Лучистые и ясные глаза Анны, казалось, читали в моей душе. И когда я кончил, она, обойдя вокруг стола, робко подошла ко мне, как подходит женщина, подчиняющаяся глубокому чувству, положила свою бархатную ручку на мой пылающий лоб, нежно прижала мою голову к своему сердцу, разрыдалась и убежала.

Днем мы больше не виделись и встретились только за столом. Обедали мы вдвоем. Анна держалась со мной приветливо, мягко, даже нежно, но тщательно избегала касаться утреннего разговора. Что же до меня, то я непрерывно размышлял об опасности сосредоточения интересов на одном предмете и о важности вкладов в общественные дела.

— Через день-два вы почувствуете себя бодрее, Джек, — сказала Анна, когда после супа мы выпили немного вина. — Деревенский воздух и старые друзья вернут вам свежесть и цвет лица.

— Если бы на свете была тысяча Анн, я мог бы быть счастлив, как никогда не был счастлив человек! Но я не должен, я не смею ослаблять свою связь с обществом.

— И все это доказывает, что я не могу дать вам счастье.
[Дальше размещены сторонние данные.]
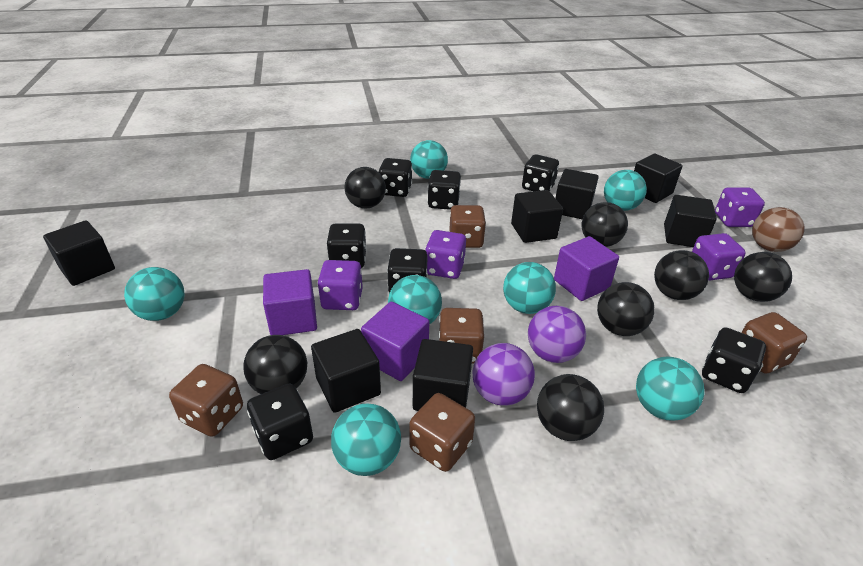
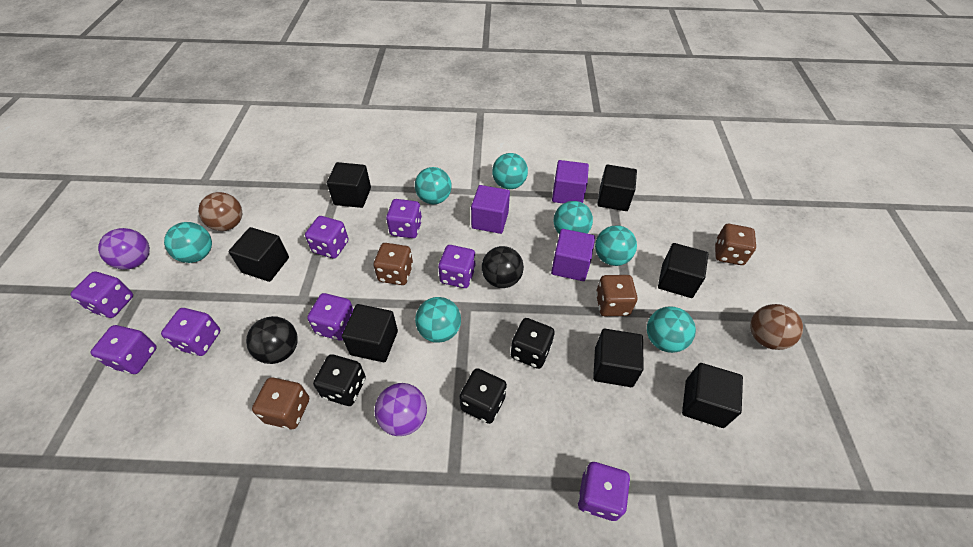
black ball: 7 -> 2
black dice: 7 -> 3
brown ball: 1 -> 2
brown dice: 5 -> 4
purple dice: 4 -> 8

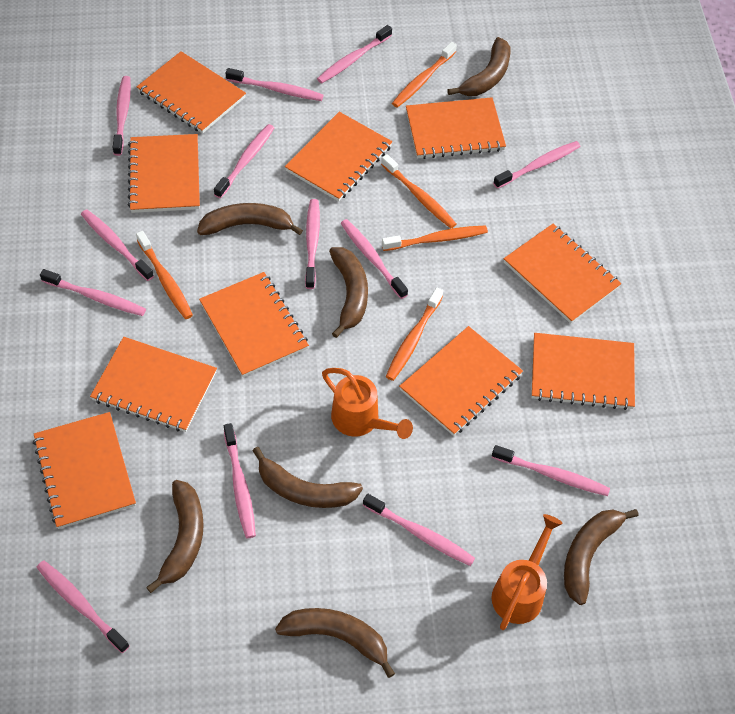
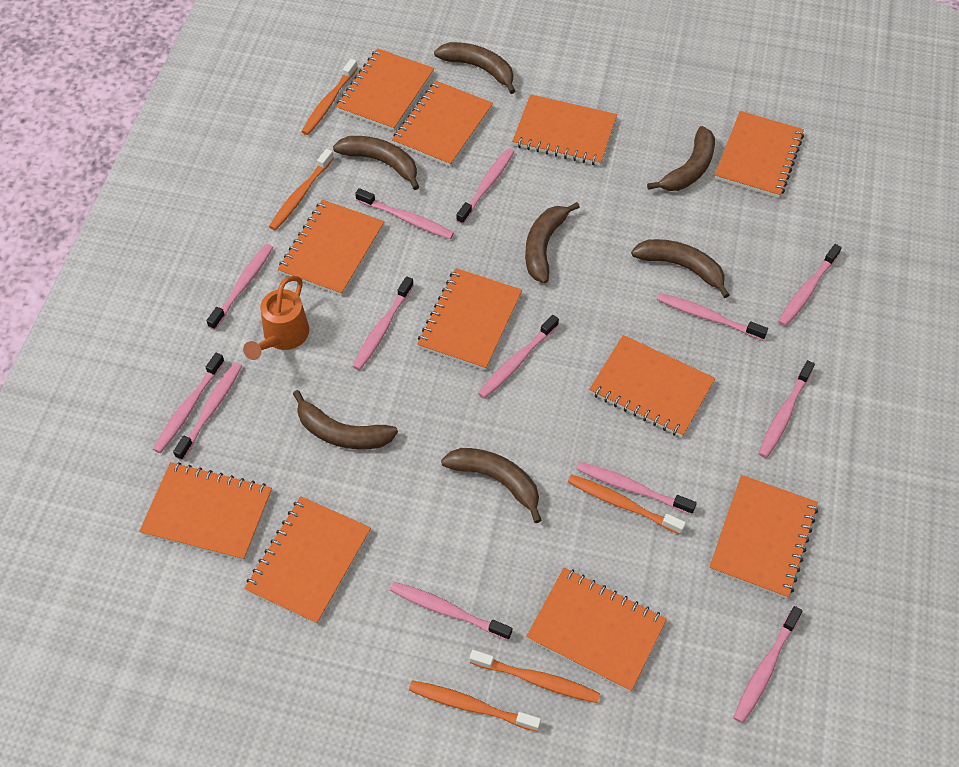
orange notebook: 10 -> 11
orange watering can: 2 -> 1

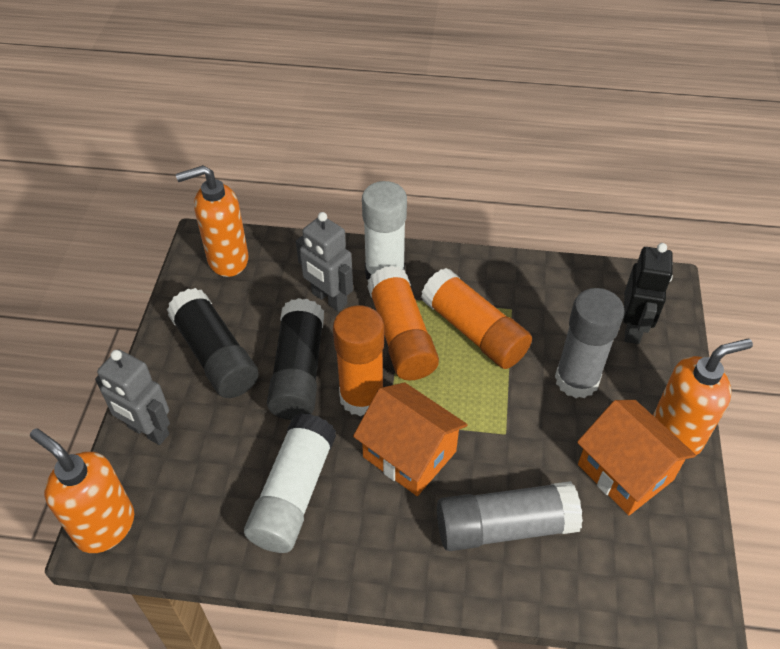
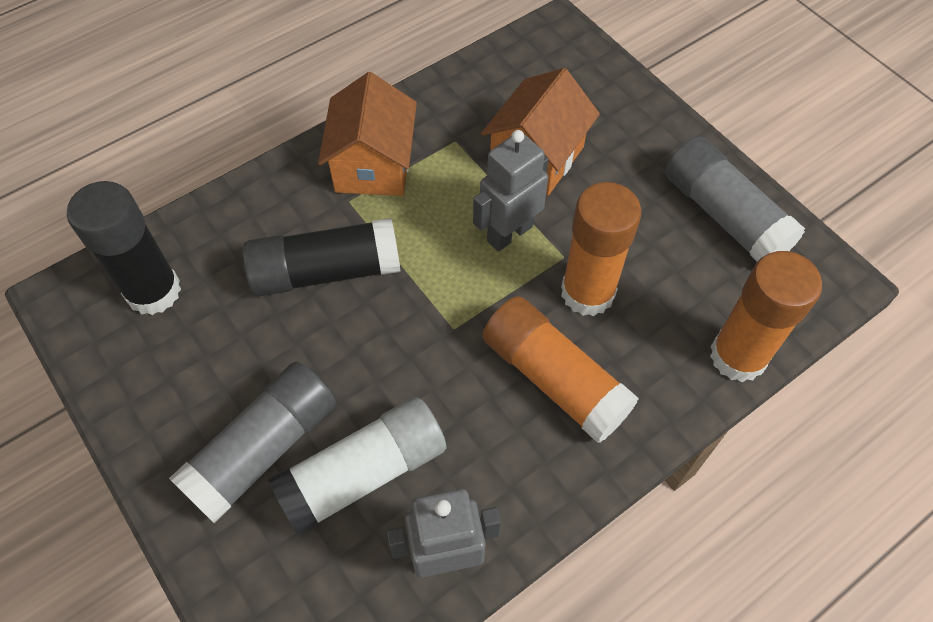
black robot: 1 -> 0
orange soap dispenser: 3 -> 0
white glue stick: 2 -> 1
Но вот идет Фрэнсис с вчерашней газетой. Давайте посмотрим, чем занято общество в Лондоне!

Развернув газету, милая девушка вдруг издала удивление и радостное восклицание. Подняв глаза, я увидел — или мне так показалось, — что она смотрит на меня ласково, с любовью.

— Прочтите вслух то, что доставило вам такое удовольствие!

Она не стала спорить и дрожащим от волнения голосом прочитала следующую заметку:

«Его величество всемилостивейше соизволил пожаловать Джону Голденкалфу из Хаусхолдер-Холла в графстве Дорсет и Чипсайда в Лондоне, эсквайру, титул баронета Соединенного Королевства Великобритании и Ирландии».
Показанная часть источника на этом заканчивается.